TEXTAUSZUG:
-------

Für BIM werden neue Kompetenzen benötigt, aber baufachliche Kompetenzen bleiben die unverzichtbare Grundlage. Spezielle BIM-Kompetenz bedeutet: Wissen über den Umgang mit Daten und deren elektronische Verarbeitung, Befähigung zum Umgang mit der jeweils entsprechenden Software und zur Bedienung der Endgräte. Das gilt auch für die Baustelle und die Facharbeiter. BIM wird Bestandteil jeder Bauausbildung sein müssen. Der jetzt notwendige Kompetenzaufbau für BIM muss im Rahmen der Weiterbildung erfolgen.

Schließlich: BIM ist ein Kooperationstool. Neu ist aber nicht, dass Kooperation gefordert wird, sondern dass diese Forderung eingehalten werden muss, weil das Modell sonst nicht funktioniert.

-------

ARBEITSAUFTRAG 1: Schreibe den Text über BIM vollständig und wortgetreu ab.
Der Text über BIM und die Zeilen der gesammelten Daten stehen in keinem Zusammenhang.

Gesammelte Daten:
-------

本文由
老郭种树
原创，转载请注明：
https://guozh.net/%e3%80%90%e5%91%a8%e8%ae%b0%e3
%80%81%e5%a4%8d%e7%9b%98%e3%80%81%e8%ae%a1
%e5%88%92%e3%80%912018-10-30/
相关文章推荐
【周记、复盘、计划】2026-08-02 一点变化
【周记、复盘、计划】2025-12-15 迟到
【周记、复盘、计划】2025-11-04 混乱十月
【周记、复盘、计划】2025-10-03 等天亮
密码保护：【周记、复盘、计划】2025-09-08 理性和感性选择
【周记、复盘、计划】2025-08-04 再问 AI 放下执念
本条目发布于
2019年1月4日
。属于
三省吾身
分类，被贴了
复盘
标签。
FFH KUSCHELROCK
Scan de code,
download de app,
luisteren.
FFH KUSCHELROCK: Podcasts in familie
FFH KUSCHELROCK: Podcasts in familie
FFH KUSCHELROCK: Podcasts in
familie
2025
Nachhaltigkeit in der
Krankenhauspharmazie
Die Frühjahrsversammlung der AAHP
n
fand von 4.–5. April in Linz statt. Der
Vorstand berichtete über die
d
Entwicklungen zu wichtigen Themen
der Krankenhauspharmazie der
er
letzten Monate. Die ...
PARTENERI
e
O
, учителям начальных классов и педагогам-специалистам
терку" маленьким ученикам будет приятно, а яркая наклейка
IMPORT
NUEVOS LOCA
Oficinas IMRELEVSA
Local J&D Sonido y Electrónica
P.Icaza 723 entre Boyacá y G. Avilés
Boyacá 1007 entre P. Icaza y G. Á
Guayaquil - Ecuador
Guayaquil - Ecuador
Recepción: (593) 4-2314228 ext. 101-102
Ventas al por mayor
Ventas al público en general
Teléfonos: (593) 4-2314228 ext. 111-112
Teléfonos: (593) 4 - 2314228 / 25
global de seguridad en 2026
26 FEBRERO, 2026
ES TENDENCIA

-------

ARBEITSAUFTRAG 2: Liste jede Zeile der gesammelten Daten auf, in der die Zeichenfolge „KUSCHELROCK“ vorkommt.

MUSTERLÖSUNG 1:
Für BIM werden neue Kompetenzen benötigt, aber baufachliche Kompetenzen bleiben die unverzichtbare Grundlage. Spezielle BIM-Kompetenz bedeutet: Wissen über den Umgang mit Daten und deren elektronische Verarbeitung, Befähigung zum Umgang mit der jeweils entsprechenden Software und zur Bedienung der Endgräte. Das gilt auch für die Baustelle und die Facharbeiter. BIM wird Bestandteil jeder Bauausbildung sein müssen. Der jetzt notwendige Kompetenzaufbau für BIM muss im Rahmen der Weiterbildung erfolgen.

Schließlich: BIM ist ein Kooperationstool. Neu ist aber nicht, dass Kooperation gefordert wird, sondern dass diese Forderung eingehalten werden muss, weil das Modell sonst nicht funktioniert.

MUSTERLÖSUNG 2:
FFH KUSCHELROCK
FFH KUSCHELROCK: Podcasts in familie
FFH KUSCHELROCK: Podcasts in familie
FFH KUSCHELROCK: Podcasts in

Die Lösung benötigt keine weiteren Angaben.